REQUIRED ACTION:
In the rows below, lay out the lines from the one containing "monitoring solutions that" through the one containing "automated diagnostic tools developed through" as a JSON list of strings, one string per line, with blank lines left out.

Stored records:
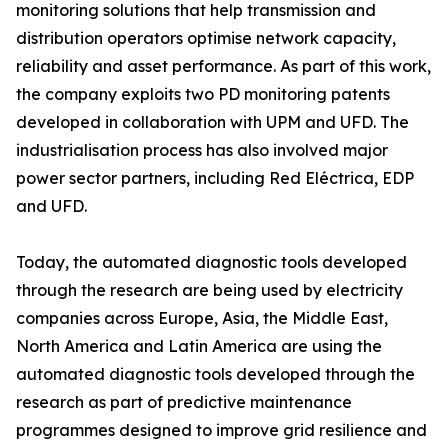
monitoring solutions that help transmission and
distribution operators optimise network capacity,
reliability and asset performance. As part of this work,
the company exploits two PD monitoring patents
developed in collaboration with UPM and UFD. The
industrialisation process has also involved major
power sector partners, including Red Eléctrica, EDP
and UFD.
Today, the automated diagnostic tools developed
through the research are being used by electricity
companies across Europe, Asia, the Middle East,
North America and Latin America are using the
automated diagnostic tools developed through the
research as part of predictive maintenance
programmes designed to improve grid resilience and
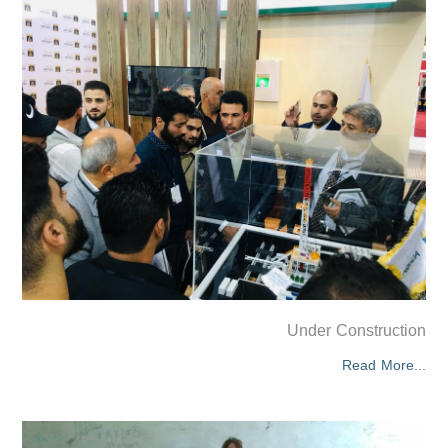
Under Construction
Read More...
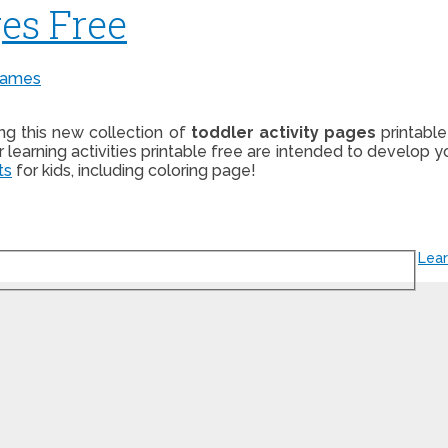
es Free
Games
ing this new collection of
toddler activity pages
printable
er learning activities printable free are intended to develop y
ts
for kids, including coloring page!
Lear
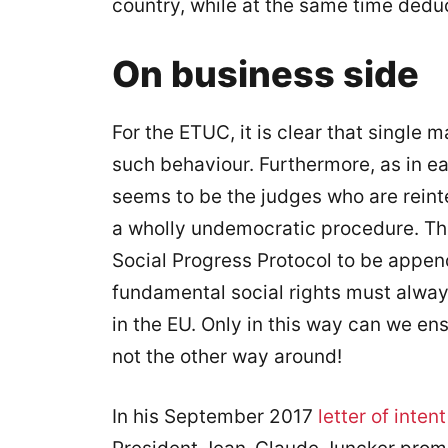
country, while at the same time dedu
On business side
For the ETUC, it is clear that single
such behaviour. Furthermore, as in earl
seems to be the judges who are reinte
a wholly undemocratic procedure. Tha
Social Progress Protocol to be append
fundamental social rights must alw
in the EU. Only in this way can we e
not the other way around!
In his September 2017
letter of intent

--

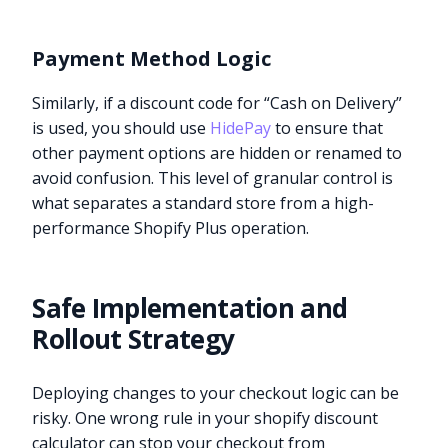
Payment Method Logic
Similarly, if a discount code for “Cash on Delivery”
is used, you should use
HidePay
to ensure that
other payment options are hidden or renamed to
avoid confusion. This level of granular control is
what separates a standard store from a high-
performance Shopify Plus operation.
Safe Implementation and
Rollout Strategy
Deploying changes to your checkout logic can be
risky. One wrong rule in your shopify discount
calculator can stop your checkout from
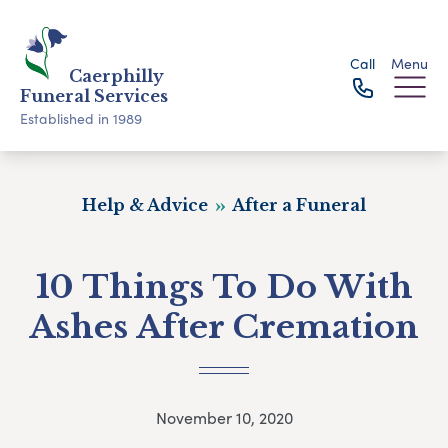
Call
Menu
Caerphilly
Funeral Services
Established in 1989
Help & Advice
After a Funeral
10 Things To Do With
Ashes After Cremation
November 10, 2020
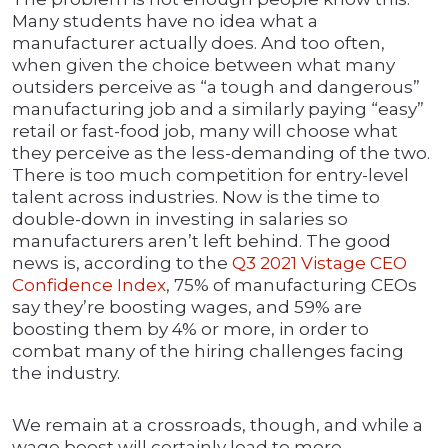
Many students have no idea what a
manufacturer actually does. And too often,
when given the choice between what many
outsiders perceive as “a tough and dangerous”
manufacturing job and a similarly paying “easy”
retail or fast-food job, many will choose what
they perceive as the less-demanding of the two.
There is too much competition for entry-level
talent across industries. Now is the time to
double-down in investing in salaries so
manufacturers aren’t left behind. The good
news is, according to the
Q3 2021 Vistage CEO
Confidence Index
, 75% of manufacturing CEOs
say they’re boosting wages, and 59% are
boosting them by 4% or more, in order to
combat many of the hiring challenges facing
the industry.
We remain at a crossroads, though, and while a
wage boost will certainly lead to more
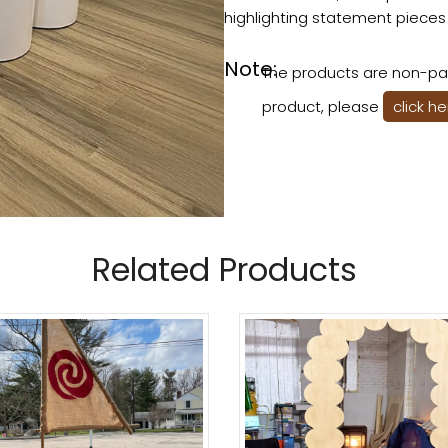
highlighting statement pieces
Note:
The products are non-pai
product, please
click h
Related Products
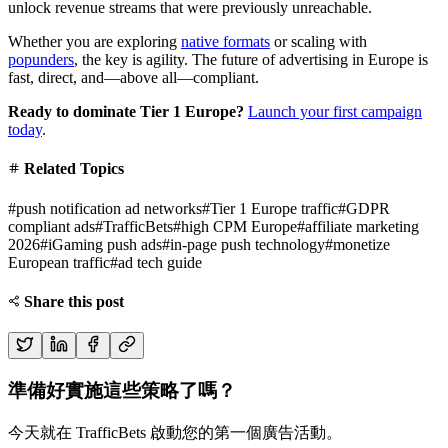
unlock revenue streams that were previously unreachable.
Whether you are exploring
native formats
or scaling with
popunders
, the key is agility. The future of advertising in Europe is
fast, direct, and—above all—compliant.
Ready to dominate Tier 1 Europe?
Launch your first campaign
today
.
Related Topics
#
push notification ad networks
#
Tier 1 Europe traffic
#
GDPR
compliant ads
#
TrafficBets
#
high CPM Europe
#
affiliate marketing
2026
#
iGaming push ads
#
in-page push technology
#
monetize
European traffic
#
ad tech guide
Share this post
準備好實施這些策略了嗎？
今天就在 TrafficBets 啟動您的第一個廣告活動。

WRITTEN RESPONSE:
[
  "monitoring solutions that help transmission and",
  "distribution operators optimise network capacity,",
  "reliability and asset performance. As part of this work,",
  "the company exploits two PD monitoring patents",
  "developed in collaboration with UPM and UFD. The",
  "industrialisation process has also involved major",
  "power sector partners, including Red Eléctrica, EDP",
  "and UFD.",
  "Today, the automated diagnostic tools developed",
  "through the research are being used by electricity",
  "companies across Europe, Asia, the Middle East,",
  "North America and Latin America are using the",
  "automated diagnostic tools developed through the"
]